Databricks SQL: SQL Warehouses, Dashboards, Alerts (2026)

Databricks SQL is a SQL analytics environment designed for BI analysts and SQL users. It bundles SQL warehouses (dedicated compute), a SQL editor, dashboards, and alerts into a single product, delivering a SQL analytics experience on the Lakehouse that rivals traditional data warehouses such as Snowflake, BigQuery, and Redshift. This article walks through SQL warehouse types, the Photon engine, dashboards, query federation, Query Profile, Unity Catalog integration, and exam-relevant points.

Databricks SQL Overview

Databricks SQL is the integrated environment for running SQL analytics on the Databricks Lakehouse Platform. Separate from the notebook environment where data engineers build ETL, it is made up of the following SQL-focused components.

SQL Warehouse: Dedicated compute resources for running SQL queries (Classic / Pro / Serverless)
SQL Editor: A web-based editor for writing, running, saving, and sharing queries. Includes autocomplete and a schema browser
Dashboards: Visualize query results and build interactive reports to share with stakeholders
Alerts: Automatically notify via email, Slack, or webhook when query results meet defined conditions
Query History: Inspect past query performance, runtime, and scanned data volume

Comparing the 3 SQL Warehouse Types

Databricks SQL offers three types of SQL warehouses. Pick the right one based on workload characteristics, startup speed, cost, and required features.

Characteristic	Classic	Pro	Serverless
Startup time	5-10 min	5-10 min	Seconds
Photon engine	Enabled	Enabled	Enabled
Query federation	Not supported	Supported	Supported
Predictive Optimization	Not supported	Supported	Supported
Infrastructure management	Customer-managed	Customer-managed	Databricks-managed
Autoscaling	Manual configuration	Manual configuration	Fully automatic
DBU rate	Low	Medium	High
Recommended use case	Basic SQL queries	Advanced analytics, federation	Ad-hoc queries, dashboards

As of 2026, Databricks recommends Serverless SQL Warehouse. It starts in seconds, drastically reducing wait time for ad-hoc queries, and bills nothing while idle, making it cost-efficient for intermittent usage patterns.

The Photon Engine

Photon is Databricks' next-generation vectorized query execution engine, written in C++. It is enabled by default on every SQL warehouse and speeds up queries transparently — no SQL or code changes required.

Vectorized execution: Processes data in batches (columnar format) instead of row by row, maximizing the use of CPU SIMD instructions
Native C++ implementation: Avoids JVM GC overhead and optimizes memory layout
Delta Lake optimization: Specifically optimized for decoding, filtering, and aggregating Parquet files
Full Spark compatibility: Existing Spark SQL queries run as-is with identical results

Benchmarks report 2-8x speedups over the legacy Spark engine, with the largest gains on large-volume scans, filters, aggregations, and joins.
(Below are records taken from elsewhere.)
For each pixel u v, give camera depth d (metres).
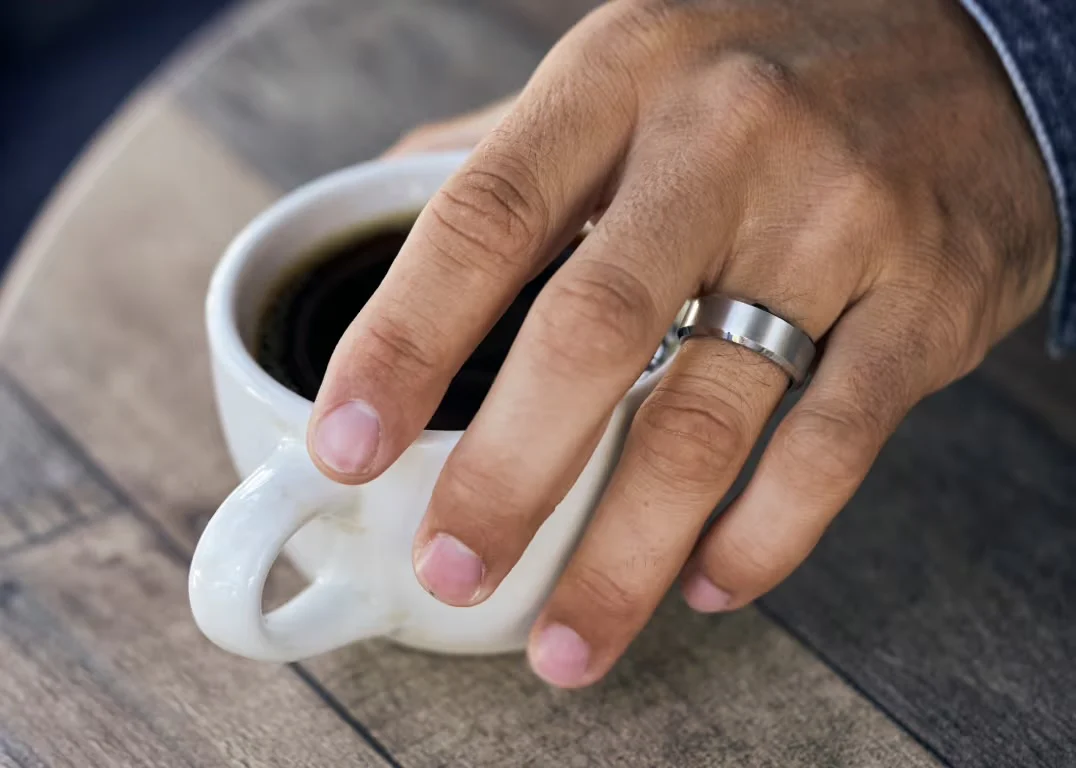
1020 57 0.50
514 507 0.43
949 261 0.47
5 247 1.02
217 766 0.45
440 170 0.49
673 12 0.48
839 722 0.46
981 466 0.52
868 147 0.47
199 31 1.28
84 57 1.24
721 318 0.45
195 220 0.58
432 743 0.45
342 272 0.48
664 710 0.46
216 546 0.42
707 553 0.46
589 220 0.47
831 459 0.44
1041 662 0.48
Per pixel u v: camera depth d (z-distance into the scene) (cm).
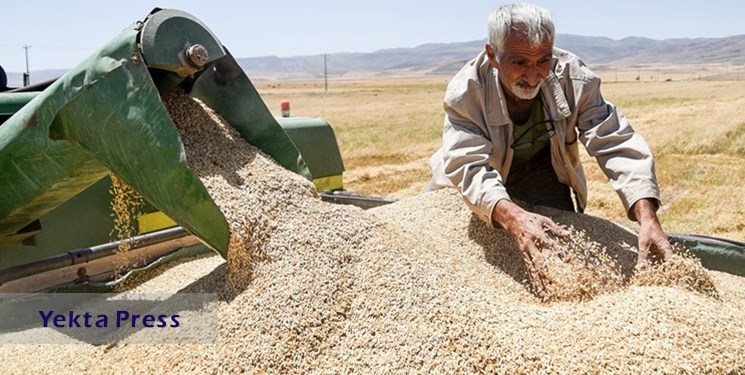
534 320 262
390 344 256
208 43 310
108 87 288
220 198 291
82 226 431
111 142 293
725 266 383
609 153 349
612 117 355
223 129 342
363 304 273
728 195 1237
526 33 314
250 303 273
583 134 359
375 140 2586
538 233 301
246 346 259
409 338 256
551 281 291
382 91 11625
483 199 325
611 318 258
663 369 229
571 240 319
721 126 2214
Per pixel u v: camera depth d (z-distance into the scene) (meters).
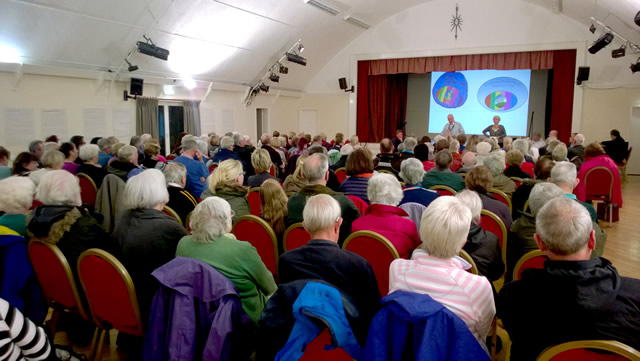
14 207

Building and Sharing Dashboards

Databricks SQL dashboards place SQL query results into visualizations (charts and tables) to compose interactive reports. The 2026 refresh added AI-assisted automatic dashboard generation.

Visualizations: Bar, line, pie, scatter, heatmap, counter, table, and many other chart types
Filter widgets: Dropdowns, date ranges, and text-input filters let viewers narrow down the data dynamically
Query parameters: Use {{param_name}} placeholders to bind dynamic values into SQL queries. Provides safe parameterization that prevents SQL injection
Scheduled refresh: Re-run queries automatically at intervals from 1 minute to 24 hours to keep dashboards current
Sharing: Share via URL, embed with an iframe, or export to PDF. View permissions integrate with Unity Catalog to also control data access

Configuring Alerts

SQL alerts run a specified SQL query on a schedule and automatically send a notification when results meet a threshold condition. They are used for data quality monitoring, KPI threshold alerts, and anomaly detection.

-- アラート用クエリの例: 過去1時間のAPIエラー率が5%を超えたら通知
SELECT
  COUNT(CASE WHEN status_code >= 500 THEN 1 END) * 100.0
    / NULLIF(COUNT(*), 0) AS error_rate_pct
FROM prod_catalog.logs.api_requests
WHERE request_timestamp > current_timestamp() - INTERVAL 1 HOUR

-- アラート条件: error_rate_pct > 5
-- 通知先: Slackチャンネル #data-alerts
-- 評価間隔: 15分ごと

Alert evaluation results are tracked in three states (TRIGGERED / OK / UNKNOWN), and you can configure a notification to fire when the alert recovers from TRIGGERED back to OK as well.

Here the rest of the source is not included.